Reproduce, exactly and in full, only the lines below from the one containing "pH | : | 7,5 - 9,5 |" through the one containing "hPa @20°C |".
────────
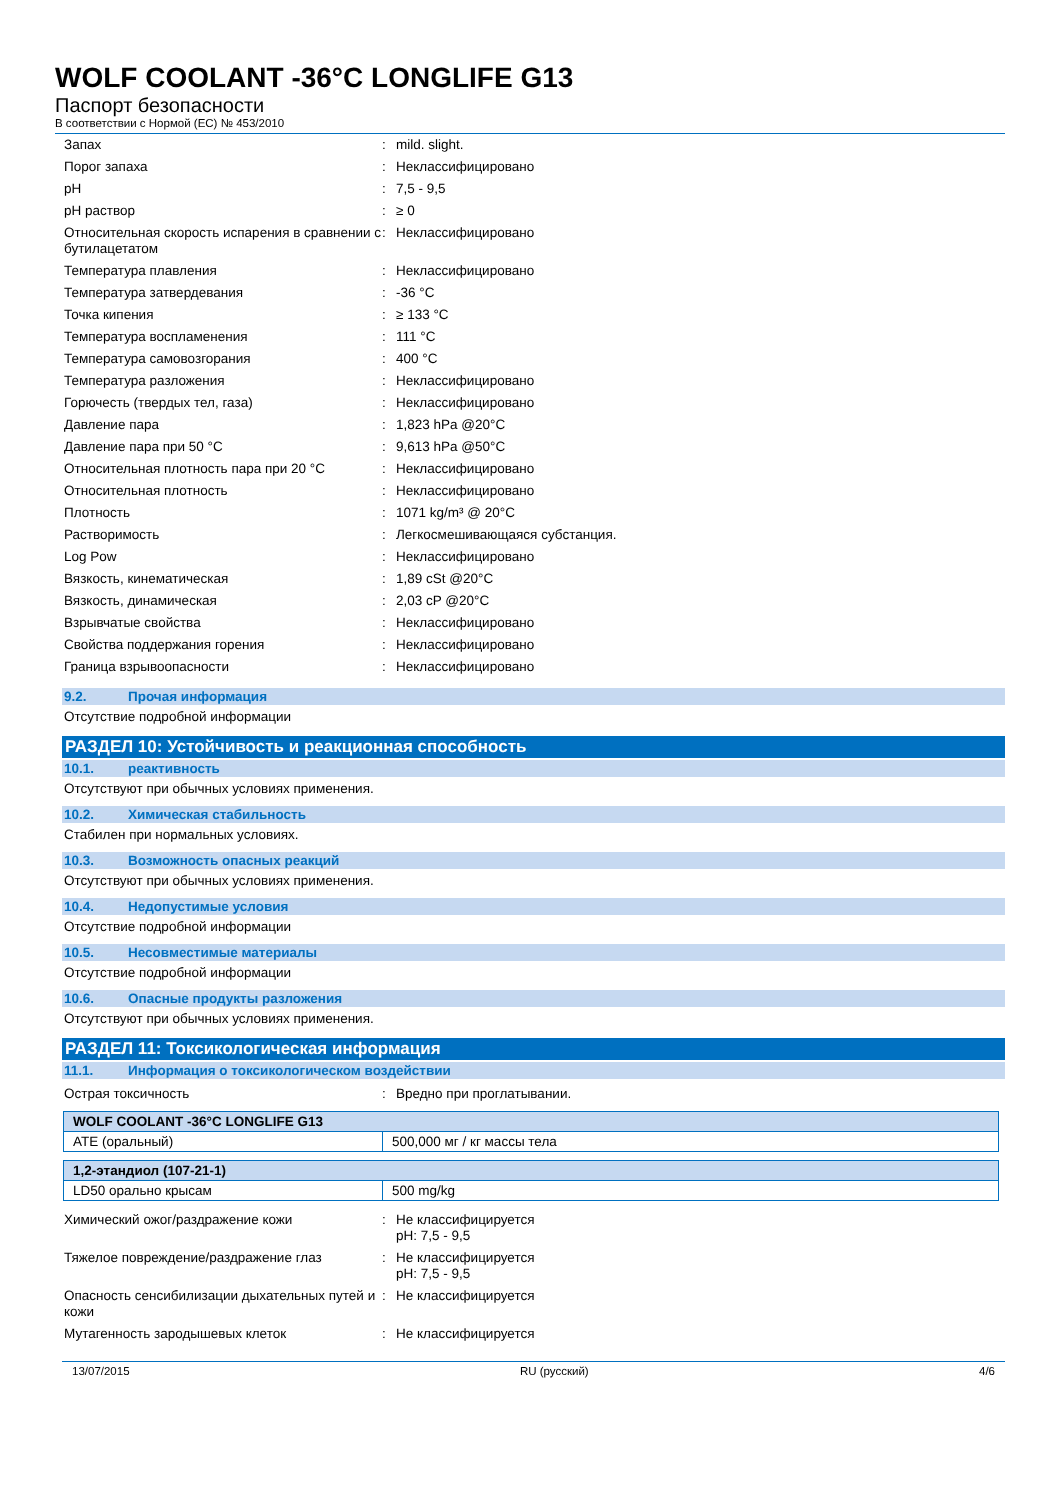WOLF COOLANT -36°C LONGLIFE G13
Паспорт безопасности
В соответствии с Нормой (ЕС) № 453/2010
| Запах | : | mild. slight. |
| Порог запаха | : | Неклассифицировано |
| pH | : | 7,5 - 9,5 |
| pH раствор | : | ≥ 0 |
| Относительная скорость испарения в сравнении с бутилацетатом | : | Неклассифицировано |
| Температура плавления | : | Неклассифицировано |
| Температура затвердевания | : | -36 °C |
| Точка кипения | : | ≥ 133 °C |
| Температура воспламенения | : | 111 °C |
| Температура самовозгорания | : | 400 °C |
| Температура разложения | : | Неклассифицировано |
| Горючесть (твердых тел, газа) | : | Неклассифицировано |
| Давление пара | : | 1,823 hPa @20°C |
| Давление пара при 50 °C | : | 9,613 hPa @50°C |
| Относительная плотность пара при 20 °C | : | Неклассифицировано |
| Относительная плотность | : | Неклассифицировано |
| Плотность | : | 1071 kg/m³ @ 20°C |
| Растворимость | : | Легкосмешивающаяся субстанция. |
| Log Pow | : | Неклассифицировано |
| Вязкость, кинематическая | : | 1,89 cSt @20°C |
| Вязкость, динамическая | : | 2,03 cP @20°C |
| Взрывчатые свойства | : | Неклассифицировано |
| Свойства поддержания горения | : | Неклассифицировано |
| Граница взрывоопасности | : | Неклассифицировано |
9.2. Прочая информация
Отсутствие подробной информации
РАЗДЕЛ 10: Устойчивость и реакционная способность
10.1. реактивность
Отсутствуют при обычных условиях применения.
10.2. Химическая стабильность
Стабилен при нормальных условиях.
10.3. Возможность опасных реакций
Отсутствуют при обычных условиях применения.
10.4. Недопустимые условия
Отсутствие подробной информации
10.5. Несовместимые материалы
Отсутствие подробной информации
10.6. Опасные продукты разложения
Отсутствуют при обычных условиях применения.
РАЗДЕЛ 11: Токсикологическая информация
11.1. Информация о токсикологическом воздействии
| Острая токсичность | : | Вредно при проглатывании. |
| WOLF COOLANT -36°C LONGLIFE G13 | |
| --- | --- |
| ATE (оральный) | 500,000 мг / кг массы тела |
| 1,2-этандиол (107-21-1) | |
| --- | --- |
| LD50 орально крысам | 500 mg/kg |
| Химический ожог/раздражение кожи | : | Не классифицируется pH: 7,5 - 9,5 |
| Тяжелое повреждение/раздражение глаз | : | Не классифицируется pH: 7,5 - 9,5 |
| Опасность сенсибилизации дыхательных путей и кожи | : | Не классифицируется |
| Мутагенность зародышевых клеток | : | Не классифицируется |
13/07/2015 RU (русский) 4/6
────────
SOLUTION FOR THIS EXERCISE:
| pH | : | 7,5 - 9,5 |
| pH раствор | : | ≥ 0 |
| Относительная скорость испарения в сравнении с бутилацетатом | : | Неклассифицировано |
| Температура плавления | : | Неклассифицировано |
| Температура затвердевания | : | -36 °C |
| Точка кипения | : | ≥ 133 °C |
| Температура воспламенения | : | 111 °C |
| Температура самовозгорания | : | 400 °C |
| Температура разложения | : | Неклассифицировано |
| Горючесть (твердых тел, газа) | : | Неклассифицировано |
| Давление пара | : | 1,823 hPa @20°C |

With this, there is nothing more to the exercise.